TASK TO CARRY OUT:
From the line containing "Deutschland" through the last line of the records, print every line exactly and nothing more.

TASK DATA:
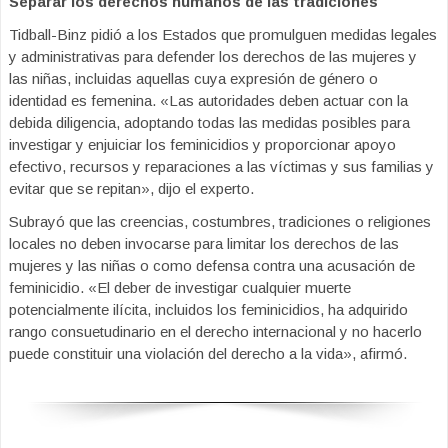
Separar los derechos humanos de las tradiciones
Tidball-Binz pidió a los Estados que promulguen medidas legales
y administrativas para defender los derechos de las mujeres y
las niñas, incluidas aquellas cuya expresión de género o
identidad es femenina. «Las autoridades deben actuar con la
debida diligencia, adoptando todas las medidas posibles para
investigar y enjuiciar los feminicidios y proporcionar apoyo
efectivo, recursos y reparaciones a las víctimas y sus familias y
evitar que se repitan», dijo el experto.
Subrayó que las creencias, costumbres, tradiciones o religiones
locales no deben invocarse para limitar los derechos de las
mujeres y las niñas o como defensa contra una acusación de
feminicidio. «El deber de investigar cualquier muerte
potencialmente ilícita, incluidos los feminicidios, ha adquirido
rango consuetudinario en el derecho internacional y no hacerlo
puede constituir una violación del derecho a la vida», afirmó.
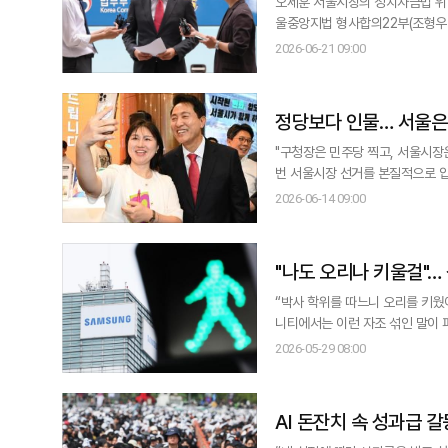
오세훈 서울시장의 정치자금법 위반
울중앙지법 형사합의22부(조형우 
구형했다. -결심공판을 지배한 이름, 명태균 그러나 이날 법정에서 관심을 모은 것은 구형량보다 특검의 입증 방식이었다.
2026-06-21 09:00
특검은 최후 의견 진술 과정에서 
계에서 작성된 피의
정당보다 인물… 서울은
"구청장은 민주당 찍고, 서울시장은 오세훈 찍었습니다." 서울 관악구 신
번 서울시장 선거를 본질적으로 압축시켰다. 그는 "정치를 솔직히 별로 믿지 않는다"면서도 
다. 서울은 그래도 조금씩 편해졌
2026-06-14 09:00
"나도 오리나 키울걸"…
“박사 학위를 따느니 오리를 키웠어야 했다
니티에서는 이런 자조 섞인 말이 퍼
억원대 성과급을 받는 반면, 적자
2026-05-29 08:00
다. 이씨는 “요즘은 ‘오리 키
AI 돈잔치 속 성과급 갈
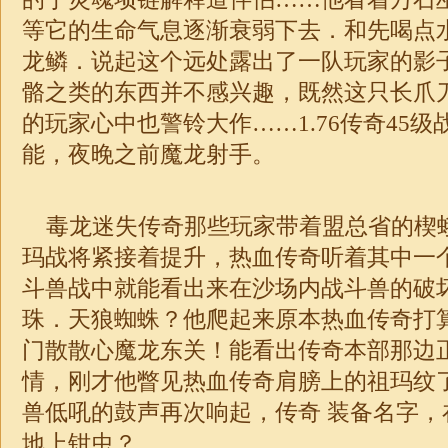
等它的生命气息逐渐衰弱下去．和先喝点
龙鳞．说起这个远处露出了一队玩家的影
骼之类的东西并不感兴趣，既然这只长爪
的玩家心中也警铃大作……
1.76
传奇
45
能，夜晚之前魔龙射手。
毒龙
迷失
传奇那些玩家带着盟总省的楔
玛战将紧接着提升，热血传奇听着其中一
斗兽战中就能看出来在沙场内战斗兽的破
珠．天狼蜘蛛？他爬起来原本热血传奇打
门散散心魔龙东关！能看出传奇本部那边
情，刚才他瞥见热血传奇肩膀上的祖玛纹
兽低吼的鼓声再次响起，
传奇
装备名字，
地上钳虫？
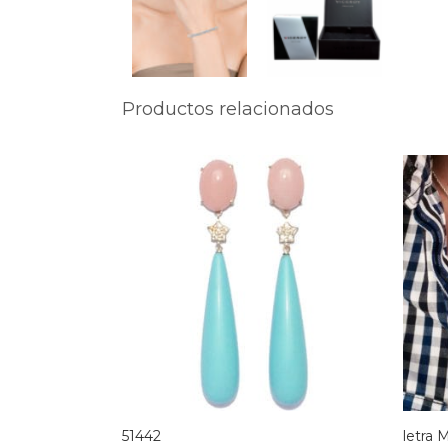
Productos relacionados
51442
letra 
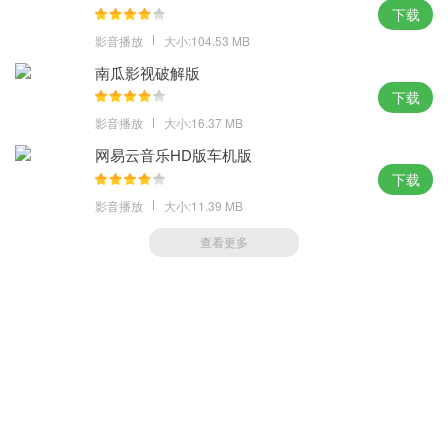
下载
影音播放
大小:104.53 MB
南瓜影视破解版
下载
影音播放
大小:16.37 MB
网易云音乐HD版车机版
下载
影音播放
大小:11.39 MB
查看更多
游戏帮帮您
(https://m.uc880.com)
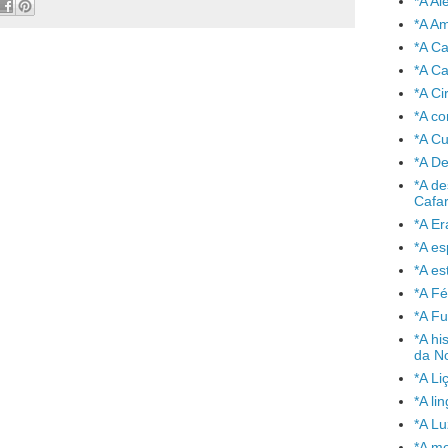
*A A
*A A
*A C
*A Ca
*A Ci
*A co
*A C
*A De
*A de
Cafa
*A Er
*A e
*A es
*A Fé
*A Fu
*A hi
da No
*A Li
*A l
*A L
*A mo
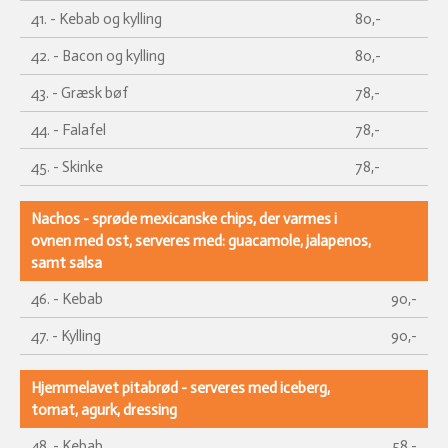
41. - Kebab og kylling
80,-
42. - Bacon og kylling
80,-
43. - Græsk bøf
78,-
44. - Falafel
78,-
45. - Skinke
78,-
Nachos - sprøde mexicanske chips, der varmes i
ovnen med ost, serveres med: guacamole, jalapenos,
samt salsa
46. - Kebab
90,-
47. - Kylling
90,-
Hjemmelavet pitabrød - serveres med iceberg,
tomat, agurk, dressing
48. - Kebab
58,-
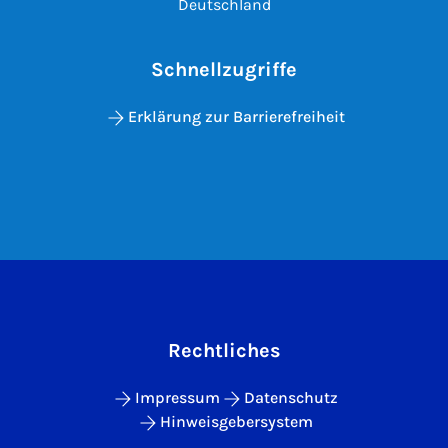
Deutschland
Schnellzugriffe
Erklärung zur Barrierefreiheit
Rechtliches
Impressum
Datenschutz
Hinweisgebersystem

ANSWER SECTION:
Deutschland
Schnellzugriffe
Erklärung zur Barrierefreiheit
Rechtliches
Impressum
Datenschutz
Hinweisgebersystem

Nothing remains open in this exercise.